4
votes

I am trying to figure it how to debug the server side to do some modifications to the default sapper template, I followed the instructions to debug the server side from the docs, and the ndb opens correctly, but the only file that appears loaded in the gui is the webpack.config.js file:

screenshot

There is something else that I need to configure to debug the server.js file?

3

3 Answers

4
votes

The ndb method from the docs didn't work on my machine either, so I just do it old school.

In package.json, we learn that npm run dev actually runs sapper dev.

The sapper executable is located in your node_modules/.bin directory and, like most cli in js packages, can be run with node like this: node node_modules/.bin/sapper.

We can add the --inspect or --inspect-brk flag to node to launch the debug server:

node --inspect-brk node_modules/.bin/sapper dev

Great, now you need to fire the node's debugger.

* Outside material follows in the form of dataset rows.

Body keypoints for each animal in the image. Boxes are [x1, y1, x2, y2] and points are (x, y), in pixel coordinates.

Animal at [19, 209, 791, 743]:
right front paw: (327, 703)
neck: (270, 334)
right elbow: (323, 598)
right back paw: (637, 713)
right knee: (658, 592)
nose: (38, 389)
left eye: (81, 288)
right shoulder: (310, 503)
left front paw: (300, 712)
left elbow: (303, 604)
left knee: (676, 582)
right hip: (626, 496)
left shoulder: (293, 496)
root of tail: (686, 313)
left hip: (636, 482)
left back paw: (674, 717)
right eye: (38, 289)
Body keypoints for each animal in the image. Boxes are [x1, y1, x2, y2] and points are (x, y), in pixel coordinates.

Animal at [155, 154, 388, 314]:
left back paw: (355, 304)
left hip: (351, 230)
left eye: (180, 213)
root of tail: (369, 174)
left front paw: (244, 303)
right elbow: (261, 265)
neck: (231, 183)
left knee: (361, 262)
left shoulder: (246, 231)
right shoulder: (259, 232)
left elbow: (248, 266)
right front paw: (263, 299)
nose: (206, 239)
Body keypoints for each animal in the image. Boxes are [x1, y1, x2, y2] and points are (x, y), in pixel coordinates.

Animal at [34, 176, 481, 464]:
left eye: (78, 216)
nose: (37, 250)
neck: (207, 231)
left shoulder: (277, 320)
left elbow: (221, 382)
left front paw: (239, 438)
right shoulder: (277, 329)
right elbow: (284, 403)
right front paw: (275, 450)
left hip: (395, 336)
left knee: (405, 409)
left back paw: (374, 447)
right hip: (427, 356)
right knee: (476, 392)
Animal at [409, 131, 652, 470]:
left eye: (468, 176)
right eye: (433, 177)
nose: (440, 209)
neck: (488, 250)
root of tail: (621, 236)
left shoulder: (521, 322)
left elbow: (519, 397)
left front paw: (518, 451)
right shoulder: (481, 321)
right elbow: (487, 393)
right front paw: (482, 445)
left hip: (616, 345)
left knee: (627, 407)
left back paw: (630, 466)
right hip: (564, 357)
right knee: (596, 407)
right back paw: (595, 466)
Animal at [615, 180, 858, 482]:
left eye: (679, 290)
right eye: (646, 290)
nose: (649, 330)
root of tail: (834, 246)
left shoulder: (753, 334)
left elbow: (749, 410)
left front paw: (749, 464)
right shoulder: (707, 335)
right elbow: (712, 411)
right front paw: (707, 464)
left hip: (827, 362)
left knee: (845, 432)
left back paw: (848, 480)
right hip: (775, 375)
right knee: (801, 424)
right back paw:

Easiest way to do that is to launch Chrome (yes the browser), open the dev tools on any page that you have in there, and click the little green nodish icon that has appeared in the dev tools:

enter image description here

The node debugger will pop up, and then... Debug!

(Maybe start with some debugger keywords, 'cause breakpoint tends to be very flaky in this tool...)

2
votes

To get @rixo's suggestion working on a windows 10 machine I had to do following:

Add following to scripts section of package.json

"debug_server": "node --inspect-brk node_modules/sapper/sapper dev"

Then I could run

npm run debug_server

from command line.

0
votes

I finally got this working in a simple way.

At the bottom, (in vscode) I went to terminal and ran npm run dev.

The debugger auto attached and breakpoints started hitting.

Haven't tried client-side yet, but server-side is working great.